By: Mingxing Zhu1, Xin Guo1
1Zhixing College, Hubei University, Wuhan, Hubei, 430011, China

Abstract

In the Internet era, recommender systems have become very important in daily life, and the combination of Generative Adversarial Networks (GANs) and recommender algorithms provides new opportunities for the development of this field. In order to solve the problem of computer education course resource recommendation, this paper combines the collaborative filtering recommendation algorithm and the sequence generation adversarial network to construct a generative adversarial network (MGFGAN) recommendation model with multi-dimensional gradient feedback, and designs a computer education course resource recommendation system with this as the core algorithm, and explores its role in improving the teaching effect.
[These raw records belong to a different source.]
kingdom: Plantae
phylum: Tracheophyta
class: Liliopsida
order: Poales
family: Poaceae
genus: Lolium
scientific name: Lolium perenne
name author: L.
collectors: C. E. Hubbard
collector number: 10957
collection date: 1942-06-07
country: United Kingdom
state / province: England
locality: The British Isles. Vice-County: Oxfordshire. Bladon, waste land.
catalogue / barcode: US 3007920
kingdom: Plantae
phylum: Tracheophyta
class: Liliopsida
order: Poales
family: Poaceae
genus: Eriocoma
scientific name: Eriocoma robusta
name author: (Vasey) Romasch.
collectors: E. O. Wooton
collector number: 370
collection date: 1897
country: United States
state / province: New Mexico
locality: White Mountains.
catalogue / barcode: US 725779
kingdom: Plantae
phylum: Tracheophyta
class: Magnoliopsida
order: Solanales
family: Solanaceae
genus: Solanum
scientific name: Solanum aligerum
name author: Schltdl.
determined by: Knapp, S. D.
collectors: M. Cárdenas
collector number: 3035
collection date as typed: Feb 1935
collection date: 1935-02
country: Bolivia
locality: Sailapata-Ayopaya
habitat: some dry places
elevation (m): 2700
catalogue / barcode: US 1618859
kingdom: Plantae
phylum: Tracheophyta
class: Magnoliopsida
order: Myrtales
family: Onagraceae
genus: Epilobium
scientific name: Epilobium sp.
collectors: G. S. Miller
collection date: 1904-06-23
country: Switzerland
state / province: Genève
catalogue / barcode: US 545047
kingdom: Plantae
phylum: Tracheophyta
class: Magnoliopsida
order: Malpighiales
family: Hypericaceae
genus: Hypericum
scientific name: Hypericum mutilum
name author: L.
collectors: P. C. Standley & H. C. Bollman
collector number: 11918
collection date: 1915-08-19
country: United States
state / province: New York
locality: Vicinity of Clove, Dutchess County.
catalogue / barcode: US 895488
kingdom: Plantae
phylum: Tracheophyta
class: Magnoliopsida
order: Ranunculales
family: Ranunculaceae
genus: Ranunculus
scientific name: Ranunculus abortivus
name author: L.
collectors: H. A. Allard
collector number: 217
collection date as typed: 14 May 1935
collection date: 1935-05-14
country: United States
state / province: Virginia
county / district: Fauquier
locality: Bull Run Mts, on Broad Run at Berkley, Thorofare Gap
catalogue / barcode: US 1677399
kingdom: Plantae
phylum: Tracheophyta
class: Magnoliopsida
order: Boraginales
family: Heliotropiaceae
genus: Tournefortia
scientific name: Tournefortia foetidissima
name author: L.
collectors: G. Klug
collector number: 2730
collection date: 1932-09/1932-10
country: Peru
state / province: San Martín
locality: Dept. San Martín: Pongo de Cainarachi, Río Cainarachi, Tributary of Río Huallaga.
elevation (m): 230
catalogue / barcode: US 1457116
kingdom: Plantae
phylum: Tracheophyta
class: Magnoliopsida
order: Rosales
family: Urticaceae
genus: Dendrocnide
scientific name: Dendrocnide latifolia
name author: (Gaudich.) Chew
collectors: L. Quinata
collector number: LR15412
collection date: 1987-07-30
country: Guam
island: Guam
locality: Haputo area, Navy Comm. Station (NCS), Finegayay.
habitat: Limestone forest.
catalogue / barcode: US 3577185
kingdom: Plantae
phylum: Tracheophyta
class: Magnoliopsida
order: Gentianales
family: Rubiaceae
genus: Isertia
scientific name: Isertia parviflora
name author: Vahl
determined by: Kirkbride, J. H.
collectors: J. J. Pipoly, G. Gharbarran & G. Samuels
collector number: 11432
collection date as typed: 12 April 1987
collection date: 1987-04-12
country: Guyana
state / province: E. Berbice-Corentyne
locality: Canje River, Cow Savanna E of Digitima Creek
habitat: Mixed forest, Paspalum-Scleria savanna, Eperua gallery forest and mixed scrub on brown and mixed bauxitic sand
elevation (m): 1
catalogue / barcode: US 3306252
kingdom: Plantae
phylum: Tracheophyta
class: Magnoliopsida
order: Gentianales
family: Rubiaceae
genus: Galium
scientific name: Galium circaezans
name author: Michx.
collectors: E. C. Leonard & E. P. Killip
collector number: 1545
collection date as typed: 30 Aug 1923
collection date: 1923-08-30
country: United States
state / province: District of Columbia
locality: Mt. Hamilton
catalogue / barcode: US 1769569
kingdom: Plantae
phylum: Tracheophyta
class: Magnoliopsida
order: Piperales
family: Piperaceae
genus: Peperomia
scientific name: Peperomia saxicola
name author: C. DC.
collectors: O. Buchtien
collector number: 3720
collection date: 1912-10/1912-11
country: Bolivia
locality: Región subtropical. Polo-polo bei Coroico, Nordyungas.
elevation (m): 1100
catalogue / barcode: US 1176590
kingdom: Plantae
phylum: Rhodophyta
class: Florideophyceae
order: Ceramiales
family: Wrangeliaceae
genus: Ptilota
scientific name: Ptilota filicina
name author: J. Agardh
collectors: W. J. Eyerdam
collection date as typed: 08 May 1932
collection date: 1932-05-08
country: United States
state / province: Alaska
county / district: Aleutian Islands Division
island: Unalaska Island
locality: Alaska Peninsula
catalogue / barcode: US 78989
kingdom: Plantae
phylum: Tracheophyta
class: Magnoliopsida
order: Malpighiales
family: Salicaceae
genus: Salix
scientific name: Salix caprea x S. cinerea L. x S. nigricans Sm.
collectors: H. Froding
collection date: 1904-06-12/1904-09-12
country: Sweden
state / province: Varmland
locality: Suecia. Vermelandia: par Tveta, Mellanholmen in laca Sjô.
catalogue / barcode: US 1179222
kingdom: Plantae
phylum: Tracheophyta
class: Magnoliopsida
Compared with ItemPop, MF-BPR, and MGFGAN-I based on user interaction vectors, MGFGAN-A based on user attributes achieves optimal values in all recommendation performance indicators, and improves the performance of Precision@10, Recall@10, NDCG@10, MRR@10, and MRR@10 compared with MGFGAN-I, respectively. 0.0594, 0.0103, 0.0392, and 0.0829, respectively. Using the systematic clustering method, the results of the cluster analysis of the performance of the students in the experimental group using the recommender system of this paper and the control group not using the recommender system show that the experimental group of students achieved better results. This paper provides a methodological path for using generative AI to improve the teaching effectiveness of computer education.